La politique relative aux cultures arboricoles de 2008 était censée soutenir la croissance agricole, le développement rural et la sécurité alimentaire. Une unité de karité relevant du Ghana Cocoa Board a été créée en 2011 pour élaborer une stratégie pour le secteur. Cette unité devait devenir un Conseil de développement du karité, chargé d’introduire des initiatives efficaces de production, de post-production et de commercialisation. Mais cela reste sous le Conseil du Cacao.

Au fil du temps, l’industrie du karité est devenue un créneau où les intermédiaires et les femmes achètent le karité aux femmes rurales à bas prix. Les négociations des prix se font au nom des femmes rurales sur une base contractuelle essentiellement informelle. Un chapitre de ma thèse de doctorat analysant la structure des coûts et attribuant une valeur au travail non rémunéré des femmes rurales a rapporté que la marge bénéficiaire d’un ramasseur de noix de karité était de 8,82 Gh₵ (66 cents US), tandis qu’un intermédiaire gagnait 49,5 Gh₵ (4 $ US). sur un sac de 100kg de noix de karité. De même, un extracteur de beurre de karité gagnait 1,92 Gh₵ (8 cents), tandis qu’un intermédiaire gagnait 63,42 Gh₵ (6 dollars US) pour une boîte de 25 kg de beurre de karité.

Ceci est bien résumé dans une interview :

Nous sommes toujours là et nous voyons des gens se rassembler pour eux (beurre de karité). Parce que nous ne comprenons pas la langue anglaise qu’ils demandent toujours pour Madame. Elle nous ordonne de leur vendre à un certain montant. Nous ne connaissons pas les acheteurs. Ce sont eux qui les amènent, nous resterons assis et ils vous diront qu’ils doivent acheter du karité, il y a un acheteur, nous ne le verrons même pas. Elle va négocier avec l’acheteur jusqu’à ce qu’il ait fini d’acheter.
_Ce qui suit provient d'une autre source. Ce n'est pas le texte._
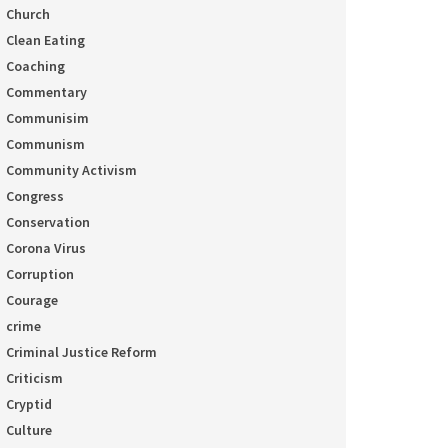
Church
Clean Eating
Coaching
Commentary
Communisim
Communism
Community Activism
Congress
Conservation
Corona Virus
Corruption
Courage
crime
Criminal Justice Reform
Criticism
Cryptid
Culture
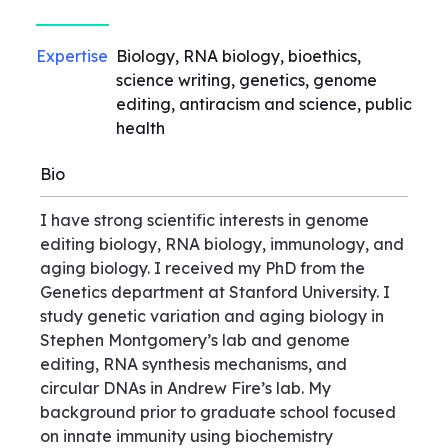
Expertise
Biology, RNA biology, bioethics,
science writing, genetics, genome
editing, antiracism and science, public
health
Bio
I have strong scientific interests in genome
editing biology, RNA biology, immunology, and
aging biology. I received my PhD from the
Genetics department at Stanford University. I
study genetic variation and aging biology in
Stephen Montgomery’s lab and genome
editing, RNA synthesis mechanisms, and
circular DNAs in Andrew Fire’s lab. My
background prior to graduate school focused
on innate immunity using biochemistry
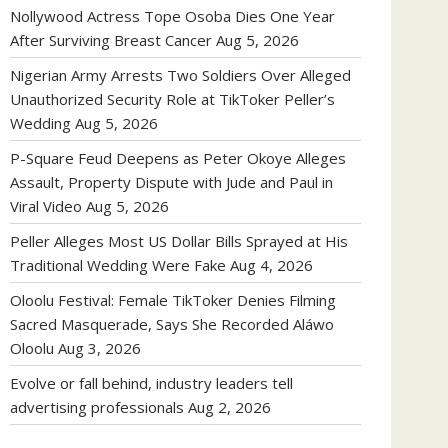
Nollywood Actress Tope Osoba Dies One Year
After Surviving Breast Cancer
Aug 5, 2026
Nigerian Army Arrests Two Soldiers Over Alleged
Unauthorized Security Role at TikToker Peller’s
Wedding
Aug 5, 2026
P-Square Feud Deepens as Peter Okoye Alleges
Assault, Property Dispute with Jude and Paul in
Viral Video
Aug 5, 2026
Peller Alleges Most US Dollar Bills Sprayed at His
Traditional Wedding Were Fake
Aug 4, 2026
Oloolu Festival: Female TikToker Denies Filming
Sacred Masquerade, Says She Recorded Aláwo
Oloolu
Aug 3, 2026
Evolve or fall behind, industry leaders tell
advertising professionals
Aug 2, 2026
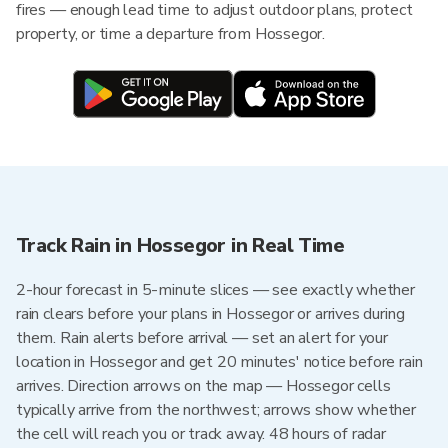
fires — enough lead time to adjust outdoor plans, protect
property, or time a departure from Hossegor.
Track Rain in Hossegor in Real Time
2-hour forecast in 5-minute slices — see exactly whether
rain clears before your plans in Hossegor or arrives during
them. Rain alerts before arrival — set an alert for your
location in Hossegor and get 20 minutes' notice before rain
arrives. Direction arrows on the map — Hossegor cells
typically arrive from the northwest; arrows show whether
the cell will reach you or track away. 48 hours of radar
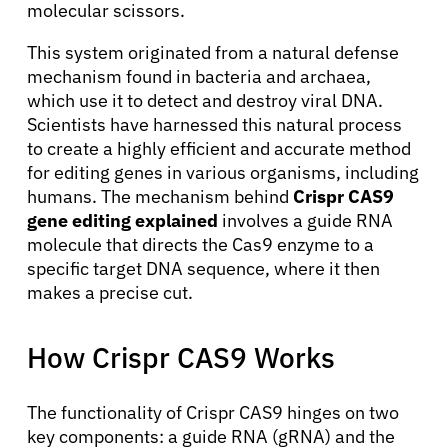
molecular scissors.
This system originated from a natural defense
mechanism found in bacteria and archaea,
which use it to detect and destroy viral DNA.
Scientists have harnessed this natural process
to create a highly efficient and accurate method
for editing genes in various organisms, including
humans. The mechanism behind
Crispr CAS9
gene editing explained
involves a guide RNA
molecule that directs the Cas9 enzyme to a
specific target DNA sequence, where it then
makes a precise cut.
How Crispr CAS9 Works
The functionality of Crispr CAS9 hinges on two
key components: a guide RNA (gRNA) and the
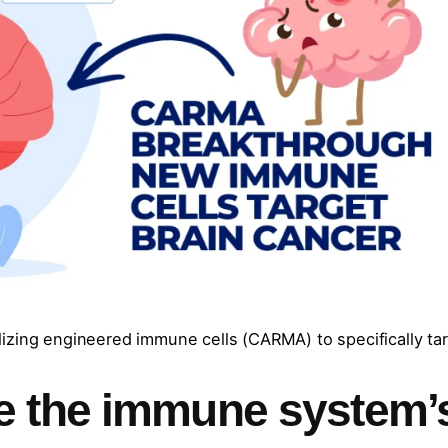
izing engineered immune cells (CARMA) to specifically ta
e the immune system’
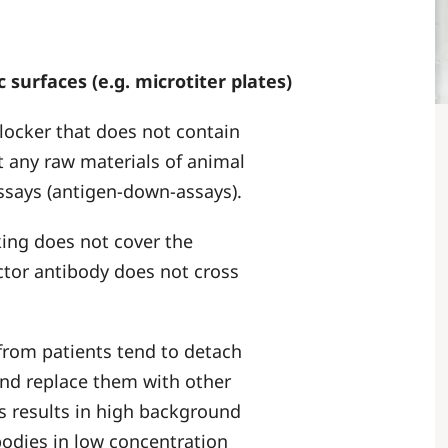
 surfaces (e.g. microtiter plates)
blocker that does not contain
 any raw materials of animal
assays (antigen-down-assays).
cking does not cover the
ctor antibody does not cross
rom patients tend to detach
and replace them with other
is results in high background
ibodies in low concentration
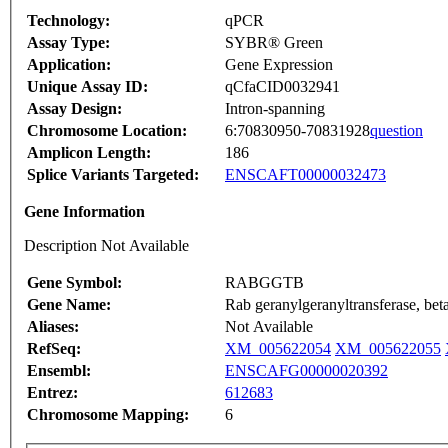
Technology:
qPCR
Assay Type:
SYBR® Green
Application:
Gene Expression
Unique Assay ID:
qCfaCID0032941
Assay Design:
Intron-spanning
Chromosome Location:
6:70830950-70831928
question
Amplicon Length:
186
Splice Variants Targeted:
ENSCAFT00000032473
Gene Information
Description Not Available
Gene Symbol:
RABGGTB
Gene Name:
Rab geranylgeranyltransferase, bet
Aliases:
Not Available
RefSeq:
XM_005622054
XM_005622055
Ensembl:
ENSCAFG00000020392
Entrez:
612683
Chromosome Mapping:
6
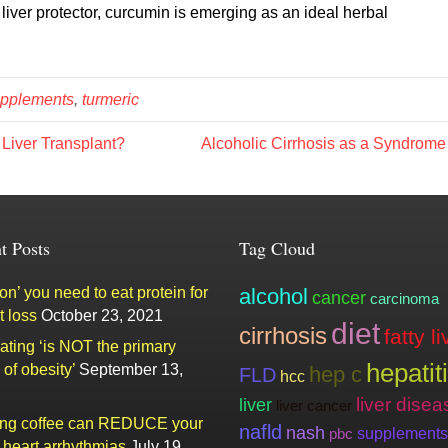
ver protector, curcumin is emerging as an ideal herbal
pplements
,
turmeric
 Liver Transplant?
Alcoholic Cirrhosis as a Syndrom
t Posts
Tag Cloud
n’ you need to eat protein for
alcohol
cancer
carcinoma
t loss
October 23, 2021
diet
cirrhosis
fatty li
ating ‘is NOT the primary
hepatit
of obesity’
September 13,
hep c
FLD
hcc
liver
liver disea
liver cancer
ing coffee can REDUCE your
nafld
nash
supplements
pbc
f heart arrhythmias
July 19,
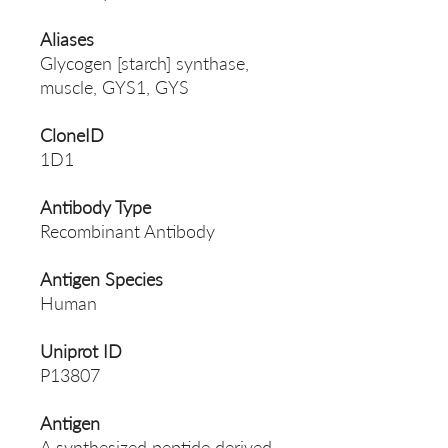
Aliases
Glycogen [starch] synthase,
muscle, GYS1, GYS
CloneID
1D1
Antibody Type
Recombinant Antibody
Antigen Species
Human
Uniprot ID
P13807
Antigen
A synthesized peptide derived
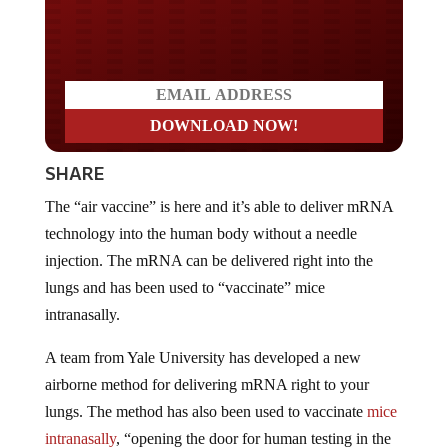
Do you LOVE America?
SHARE
The “air vaccine” is here and it’s able to deliver mRNA
technology into the human body without a needle
injection. The mRNA can be delivered right into the
lungs and has been used to “vaccinate” mice
intranasally.
A team from Yale University has developed a new
airborne method for delivering mRNA right to your
lungs. The method has also been used to vaccinate
mice
intranasally
, “opening the door for human testing in the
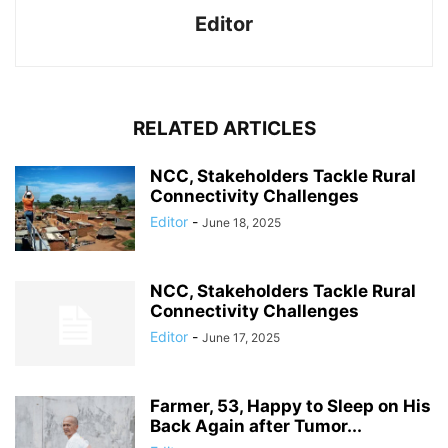
Editor
RELATED ARTICLES
NCC, Stakeholders Tackle Rural
Connectivity Challenges
Editor
-
June 18, 2025
NCC, Stakeholders Tackle Rural
Connectivity Challenges
Editor
-
June 17, 2025
Farmer, 53, Happy to Sleep on His
Back Again after Tumor...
Modèle économique du karité

Même avec les meilleures intentions du monde, les objectifs politiques souhaités ne peuvent pas toujours être atteints. Il faut analyser pourquoi.

Donner aux femmes rurales actrices du karité les moyens de faire des choix et de transformer ces choix en résultats souhaités doit commencer par les reconnaître en tant que productrices de connaissances et les impliquer en tant que contributeurs de connaissances dans les politiques. Le Ghana doit rassembler tous les acteurs de la filière karité pour développer un modèle économique. Les producteurs primaires, les intermédiaires, les sociétés d’approvisionnement et le gouvernement devraient collaborer.

Tirant les enseignements de la commercialisation du cacao au Ghana, ce modèle devrait se concentrer sur :

  • régulation des prix plafond et plancher des noix de karité et du beurre
  • promouvoir les groupes communautaires de producteurs ruraux
  • Renforcement des capacités
  • Amelioration de la qualite
  • préserver le paysage du karité.

Il est également nécessaire qu’un organisme gouvernemental chargé du karité fasse respecter un cadre réglementaire sur l’autorisation et l’enregistrement des activités et la promotion des partenariats entre les acteurs de la chaîne d’approvisionnement du karité. Il est très important que les différentes parties prenantes continuent de travailler ensemble pour minimiser les effets indésirables des interventions proposées.

Le karité est en effet doré. Mais il existe de vraies personnes qui subissent l’impact de structures institutionnelles et de cadres politiques faibles. Les femmes rurales sont les plus touchées.